Exercise
The entries below are to be repeated exactly, and their pictures left out.

Supplied data

════

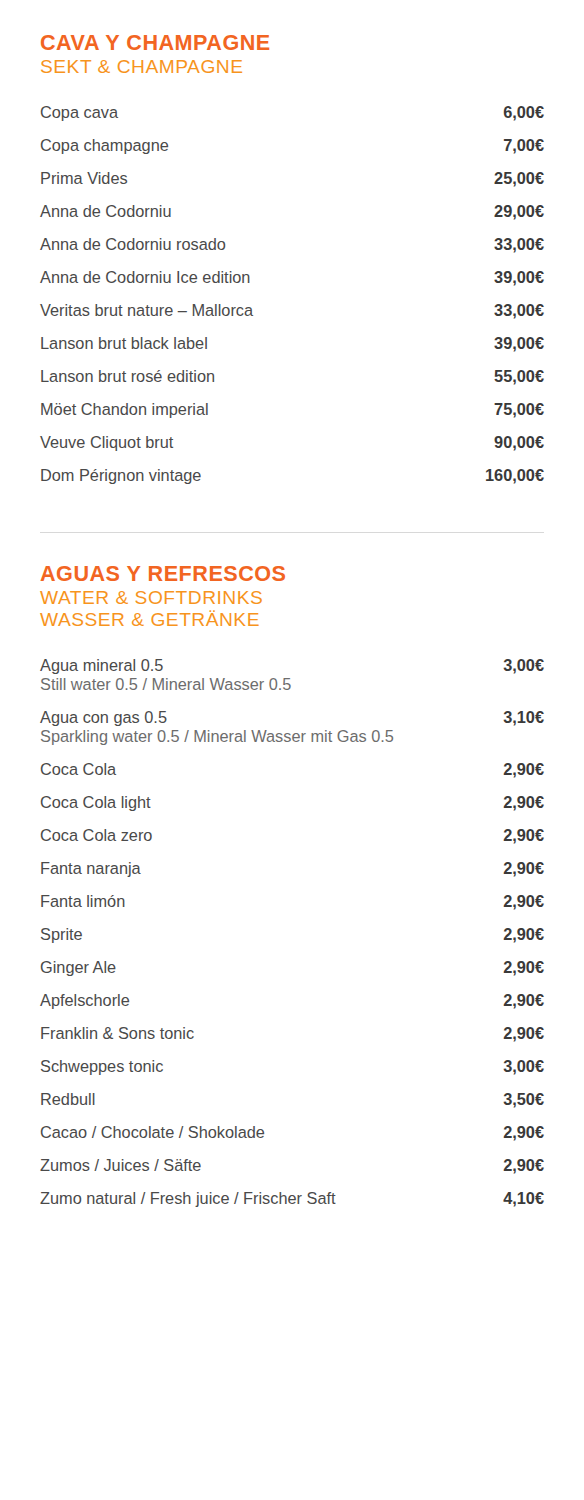Cava y Champagne
Sekt & Champagne
| Copa cava | 6,00€ |
| Copa champagne | 7,00€ |
| Prima Vides | 25,00€ |
| Anna de Codorniu | 29,00€ |
| Anna de Codorniu rosado | 33,00€ |
| Anna de Codorniu Ice edition | 39,00€ |
| Veritas brut nature – Mallorca | 33,00€ |
| Lanson brut black label | 39,00€ |
| Lanson brut rosé edition | 55,00€ |
| Möet Chandon imperial | 75,00€ |
| Veuve Cliquot brut | 90,00€ |
| Dom Pérignon vintage | 160,00€ |
Aguas y Refrescos
Water & Softdrinks Wasser & Getränke
| Agua mineral 0.5 Still water 0.5 / Mineral Wasser 0.5 | 3,00€ |
| Agua con gas 0.5 Sparkling water 0.5 / Mineral Wasser mit Gas 0.5 | 3,10€ |
| Coca Cola | 2,90€ |
| Coca Cola light | 2,90€ |
| Coca Cola zero | 2,90€ |
| Fanta naranja | 2,90€ |
| Fanta limón | 2,90€ |
| Sprite | 2,90€ |
| Ginger Ale | 2,90€ |
| Apfelschorle | 2,90€ |
| Franklin & Sons tonic | 2,90€ |
| Schweppes tonic | 3,00€ |
| Redbull | 3,50€ |
| Cacao / Chocolate / Shokolade | 2,90€ |
| Zumos / Juices / Säfte | 2,90€ |
| Zumo natural / Fresh juice / Frischer Saft | 4,10€ |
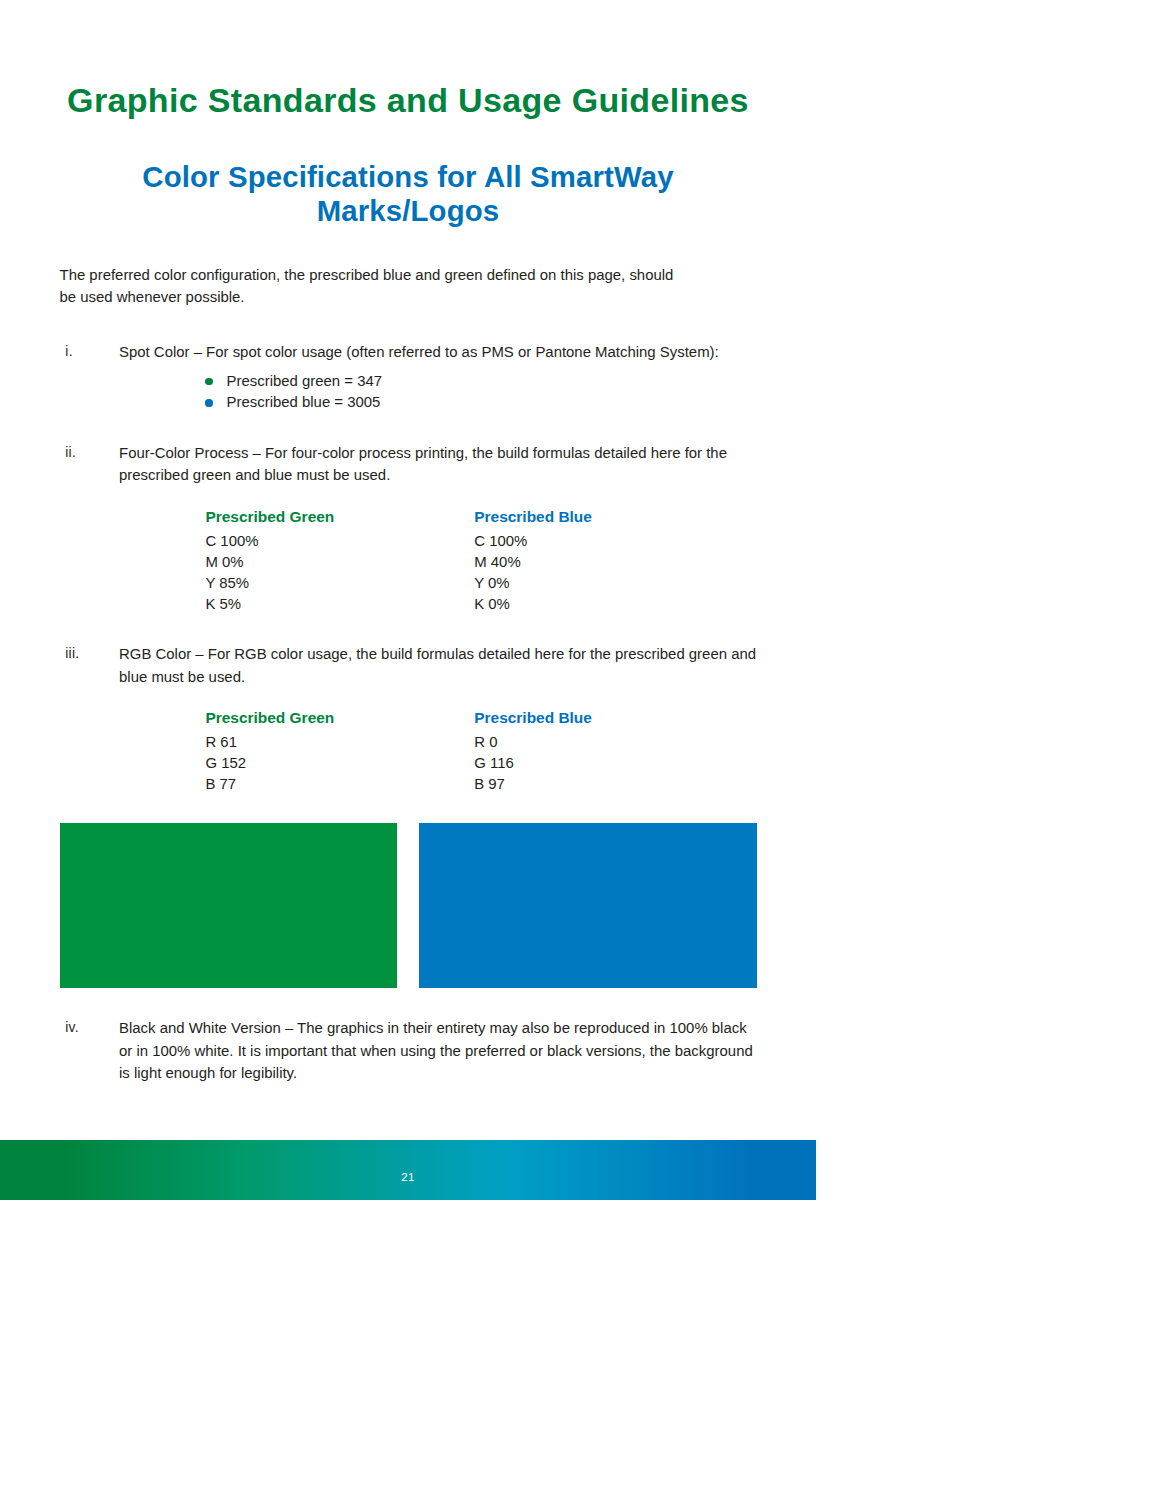Graphic Standards and Usage Guidelines
Color Specifications for All SmartWay Marks/Logos
The preferred color configuration, the prescribed blue and green defined on this page, should be used whenever possible.
Spot Color – For spot color usage (often referred to as PMS or Pantone Matching System):
Prescribed green = 347
Prescribed blue = 3005
Four-Color Process – For four-color process printing, the build formulas detailed here for the prescribed green and blue must be used.
| Prescribed Green C 100% M 0% Y 85% K 5% | Prescribed Blue C 100% M 40% Y 0% K 0% |
RGB Color – For RGB color usage, the build formulas detailed here for the prescribed green and blue must be used.
| Prescribed Green R 61 G 152 B 77 | Prescribed Blue R 0 G 116 B 97 |
Black and White Version – The graphics in their entirety may also be reproduced in 100% black or in 100% white. It is important that when using the preferred or black versions, the background is light enough for legibility.
21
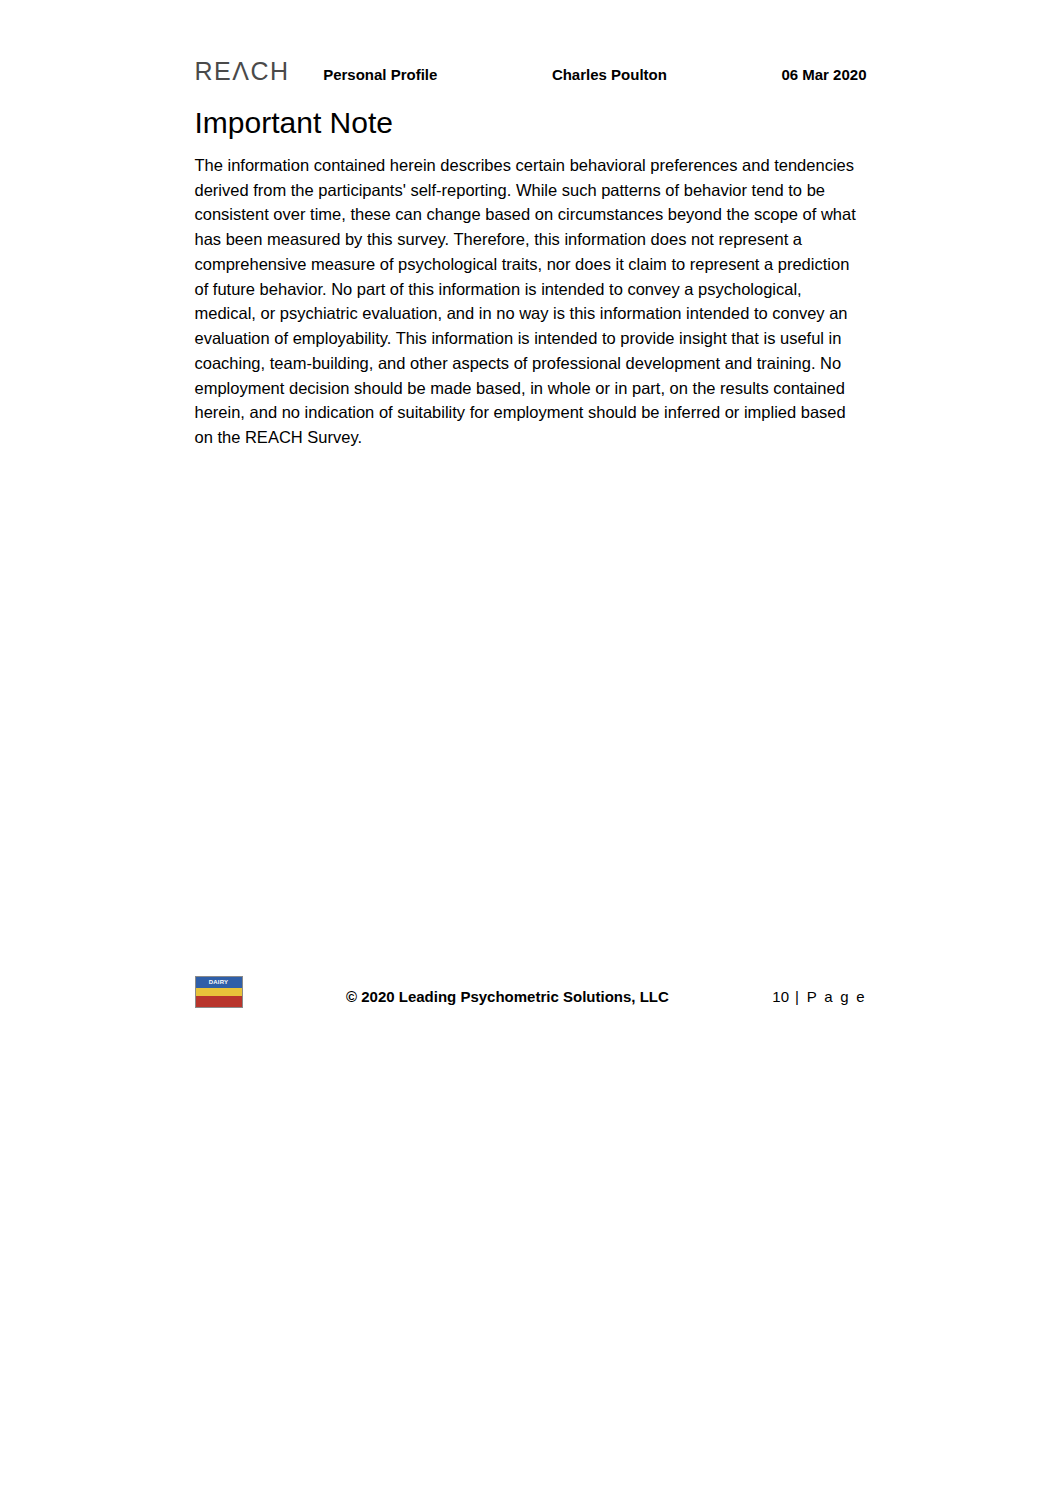REΛCH
Personal Profile Charles Poulton 06 Mar 2020
Important Note
The information contained herein describes certain behavioral preferences and tendencies derived from the participants' self-reporting. While such patterns of behavior tend to be consistent over time, these can change based on circumstances beyond the scope of what has been measured by this survey. Therefore, this information does not represent a comprehensive measure of psychological traits, nor does it claim to represent a prediction of future behavior. No part of this information is intended to convey a psychological, medical, or psychiatric evaluation, and in no way is this information intended to convey an evaluation of employability. This information is intended to provide insight that is useful in coaching, team-building, and other aspects of professional development and training. No employment decision should be made based, in whole or in part, on the results contained herein, and no indication of suitability for employment should be inferred or implied based on the REACH Survey.
© 2020 Leading Psychometric Solutions, LLC
10 | P a g e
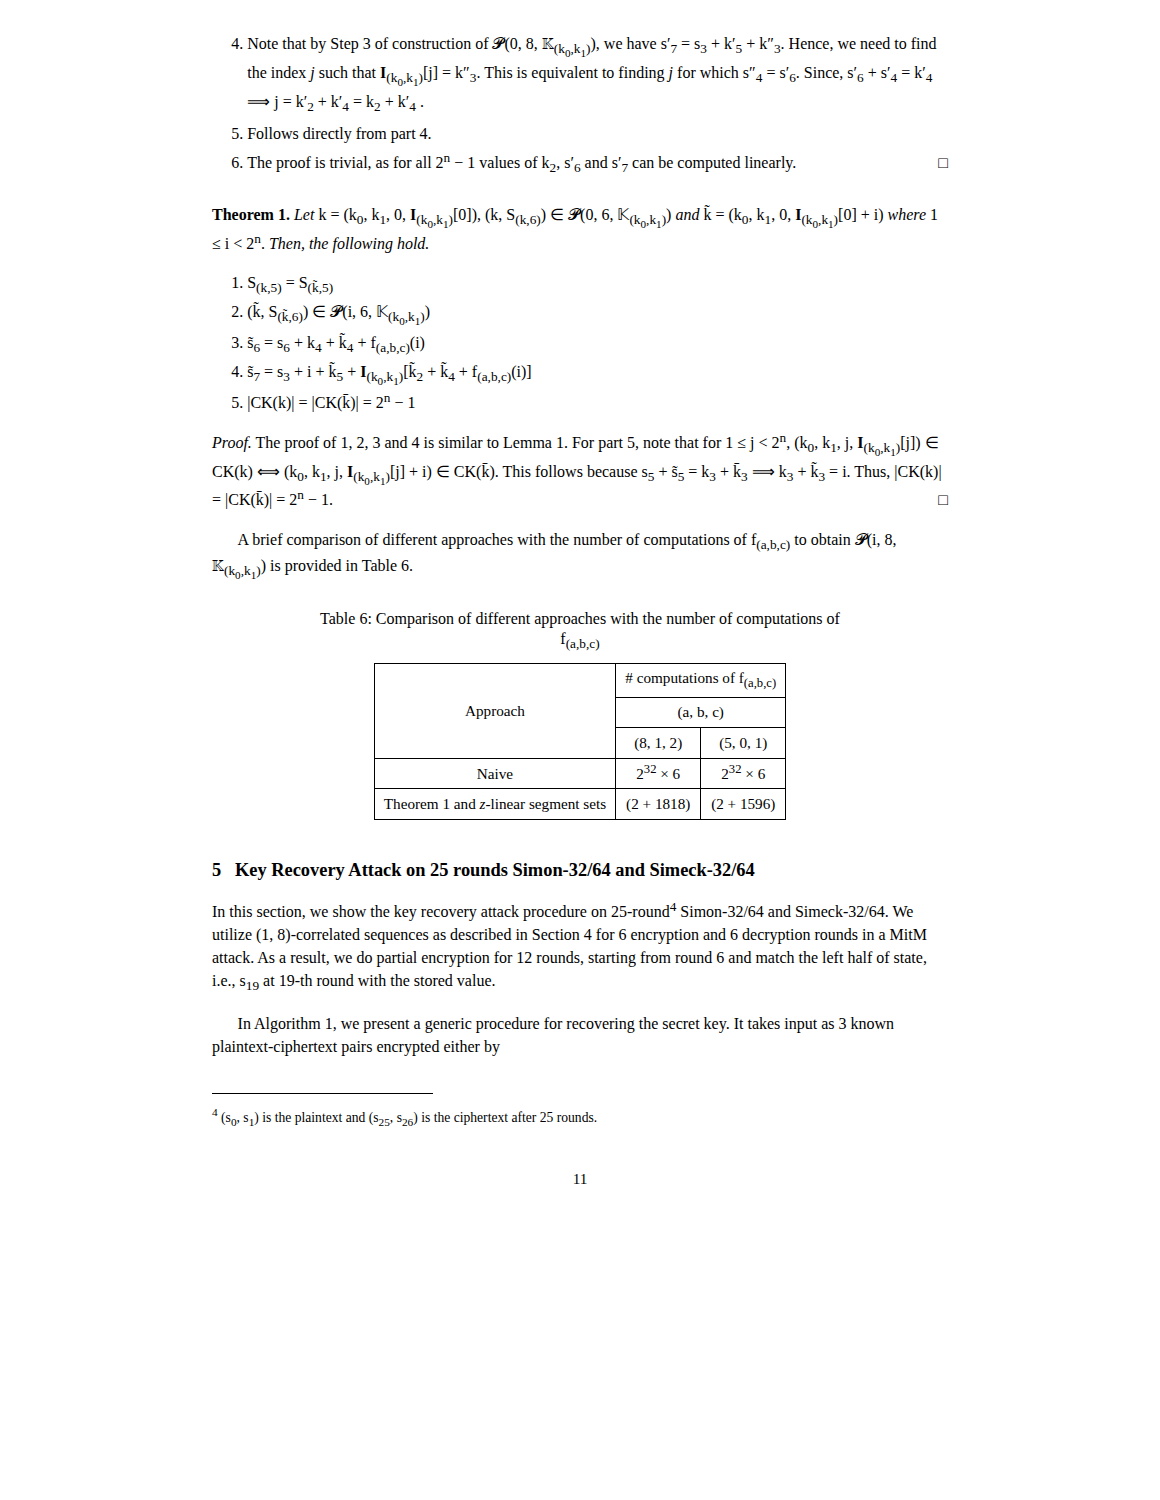Note that by Step 3 of construction of 𝓟(0, 8, 𝕂(k0,k1)), we have s′7 = s3 + k′5 + k″3. Hence, we need to find the index j such that I(k0,k1)[j] = k″3. This is equivalent to finding j for which s″4 = s′6. Since, s′6 + s′4 = k′4 ⟹ j = k′2 + k′4 = k2 + k′4 .
Follows directly from part 4.
The proof is trivial, as for all 2n − 1 values of k2, s′6 and s′7 can be computed linearly. □
Theorem 1. Let k = (k0, k1, 0, I(k0,k1)[0]), (k, S(k,6)) ∈ 𝓟(0, 6, 𝕂(k0,k1)) and k̃ = (k0, k1, 0, I(k0,k1)[0] + i) where 1 ≤ i < 2n. Then, the following hold.
S(k,5) = S(k̃,5)
(k̃, S(k̃,6)) ∈ 𝓟(i, 6, 𝕂(k0,k1))
s̃6 = s6 + k4 + k̃4 + f(a,b,c)(i)
s̃7 = s3 + i + k̃5 + I(k0,k1)[k̃2 + k̃4 + f(a,b,c)(i)]
|CK(k)| = |CK(k̄)| = 2n − 1
Proof. The proof of 1, 2, 3 and 4 is similar to Lemma 1. For part 5, note that for 1 ≤ j < 2n, (k0, k1, j, I(k0,k1)[j]) ∈ CK(k) ⟺ (k0, k1, j, I(k0,k1)[j] + i) ∈ CK(k̄). This follows because s5 + s̃5 = k3 + k̄3 ⟹ k3 + k̃3 = i. Thus, |CK(k)| = |CK(k̄)| = 2n − 1. □
A brief comparison of different approaches with the number of computations of f(a,b,c) to obtain 𝓟(i, 8, 𝕂(k0,k1)) is provided in Table 6.
Table 6: Comparison of different approaches with the number of computations of f(a,b,c)
| Approach | # computations of f (a,b,c) |
| (a, b, c) |
| (8, 1, 2) | (5, 0, 1) |
| Naive | 2 32 × 6 | 2 32 × 6 |
| Theorem 1 and z -linear segment sets | (2 + 1818) | (2 + 1596) |
5 Key Recovery Attack on 25 rounds Simon-32/64 and Simeck-32/64
In this section, we show the key recovery attack procedure on 25-round4 Simon-32/64 and Simeck-32/64. We utilize (1, 8)-correlated sequences as described in Section 4 for 6 encryption and 6 decryption rounds in a MitM attack. As a result, we do partial encryption for 12 rounds, starting from round 6 and match the left half of state, i.e., s19 at 19-th round with the stored value.
In Algorithm 1, we present a generic procedure for recovering the secret key. It takes input as 3 known plaintext-ciphertext pairs encrypted either by
4 (s0, s1) is the plaintext and (s25, s26) is the ciphertext after 25 rounds.
11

════

Your response
Cava y Champagne
Sekt & Champagne
| Copa cava | 6,00€ |
| Copa champagne | 7,00€ |
| Prima Vides | 25,00€ |
| Anna de Codorniu | 29,00€ |
| Anna de Codorniu rosado | 33,00€ |
| Anna de Codorniu Ice edition | 39,00€ |
| Veritas brut nature – Mallorca | 33,00€ |
| Lanson brut black label | 39,00€ |
| Lanson brut rosé edition | 55,00€ |
| Möet Chandon imperial | 75,00€ |
| Veuve Cliquot brut | 90,00€ |
| Dom Pérignon vintage | 160,00€ |
Aguas y Refrescos
Water & Softdrinks Wasser & Getränke
| Agua mineral 0.5 Still water 0.5 / Mineral Wasser 0.5 | 3,00€ |
| Agua con gas 0.5 Sparkling water 0.5 / Mineral Wasser mit Gas 0.5 | 3,10€ |
| Coca Cola | 2,90€ |
| Coca Cola light | 2,90€ |
| Coca Cola zero | 2,90€ |
| Fanta naranja | 2,90€ |
| Fanta limón | 2,90€ |
| Sprite | 2,90€ |
| Ginger Ale | 2,90€ |
| Apfelschorle | 2,90€ |
| Franklin & Sons tonic | 2,90€ |
| Schweppes tonic | 3,00€ |
| Redbull | 3,50€ |
| Cacao / Chocolate / Shokolade | 2,90€ |
| Zumos / Juices / Säfte | 2,90€ |
| Zumo natural / Fresh juice / Frischer Saft | 4,10€ |
Graphic Standards and Usage Guidelines
Color Specifications for All SmartWay Marks/Logos
The preferred color configuration, the prescribed blue and green defined on this page, should be used whenever possible.
Spot Color – For spot color usage (often referred to as PMS or Pantone Matching System):
Prescribed green = 347
Prescribed blue = 3005
Four-Color Process – For four-color process printing, the build formulas detailed here for the prescribed green and blue must be used.
| Prescribed Green C 100% M 0% Y 85% K 5% | Prescribed Blue C 100% M 40% Y 0% K 0% |
RGB Color – For RGB color usage, the build formulas detailed here for the prescribed green and blue must be used.
| Prescribed Green R 61 G 152 B 77 | Prescribed Blue R 0 G 116 B 97 |
Black and White Version – The graphics in their entirety may also be reproduced in 100% black or in 100% white. It is important that when using the preferred or black versions, the background is light enough for legibility.
21
REΛCH
Personal Profile Charles Poulton 06 Mar 2020
Important Note
The information contained herein describes certain behavioral preferences and tendencies derived from the participants' self-reporting. While such patterns of behavior tend to be consistent over time, these can change based on circumstances beyond the scope of what has been measured by this survey. Therefore, this information does not represent a comprehensive measure of psychological traits, nor does it claim to represent a prediction of future behavior. No part of this information is intended to convey a psychological, medical, or psychiatric evaluation, and in no way is this information intended to convey an evaluation of employability. This information is intended to provide insight that is useful in coaching, team-building, and other aspects of professional development and training. No employment decision should be made based, in whole or in part, on the results contained herein, and no indication of suitability for employment should be inferred or implied based on the REACH Survey.
© 2020 Leading Psychometric Solutions, LLC
10 | P a g e
Note that by Step 3 of construction of 𝓟(0, 8, 𝕂(k0,k1)), we have s′7 = s3 + k′5 + k″3. Hence, we need to find the index j such that I(k0,k1)[j] = k″3. This is equivalent to finding j for which s″4 = s′6. Since, s′6 + s′4 = k′4 ⟹ j = k′2 + k′4 = k2 + k′4 .
Follows directly from part 4.
The proof is trivial, as for all 2n − 1 values of k2, s′6 and s′7 can be computed linearly. □
Theorem 1. Let k = (k0, k1, 0, I(k0,k1)[0]), (k, S(k,6)) ∈ 𝓟(0, 6, 𝕂(k0,k1)) and k̃ = (k0, k1, 0, I(k0,k1)[0] + i) where 1 ≤ i < 2n. Then, the following hold.
S(k,5) = S(k̃,5)
(k̃, S(k̃,6)) ∈ 𝓟(i, 6, 𝕂(k0,k1))
s̃6 = s6 + k4 + k̃4 + f(a,b,c)(i)
s̃7 = s3 + i + k̃5 + I(k0,k1)[k̃2 + k̃4 + f(a,b,c)(i)]
|CK(k)| = |CK(k̄)| = 2n − 1
Proof. The proof of 1, 2, 3 and 4 is similar to Lemma 1. For part 5, note that for 1 ≤ j < 2n, (k0, k1, j, I(k0,k1)[j]) ∈ CK(k) ⟺ (k0, k1, j, I(k0,k1)[j] + i) ∈ CK(k̄). This follows because s5 + s̃5 = k3 + k̄3 ⟹ k3 + k̃3 = i. Thus, |CK(k)| = |CK(k̄)| = 2n − 1. □
A brief comparison of different approaches with the number of computations of f(a,b,c) to obtain 𝓟(i, 8, 𝕂(k0,k1)) is provided in Table 6.
Table 6: Comparison of different approaches with the number of computations of f(a,b,c)
| Approach | # computations of f (a,b,c) |
| (a, b, c) |
| (8, 1, 2) | (5, 0, 1) |
| Naive | 2 32 × 6 | 2 32 × 6 |
| Theorem 1 and z -linear segment sets | (2 + 1818) | (2 + 1596) |
5 Key Recovery Attack on 25 rounds Simon-32/64 and Simeck-32/64
In this section, we show the key recovery attack procedure on 25-round4 Simon-32/64 and Simeck-32/64. We utilize (1, 8)-correlated sequences as described in Section 4 for 6 encryption and 6 decryption rounds in a MitM attack. As a result, we do partial encryption for 12 rounds, starting from round 6 and match the left half of state, i.e., s19 at 19-th round with the stored value.
In Algorithm 1, we present a generic procedure for recovering the secret key. It takes input as 3 known plaintext-ciphertext pairs encrypted either by
4 (s0, s1) is the plaintext and (s25, s26) is the ciphertext after 25 rounds.
11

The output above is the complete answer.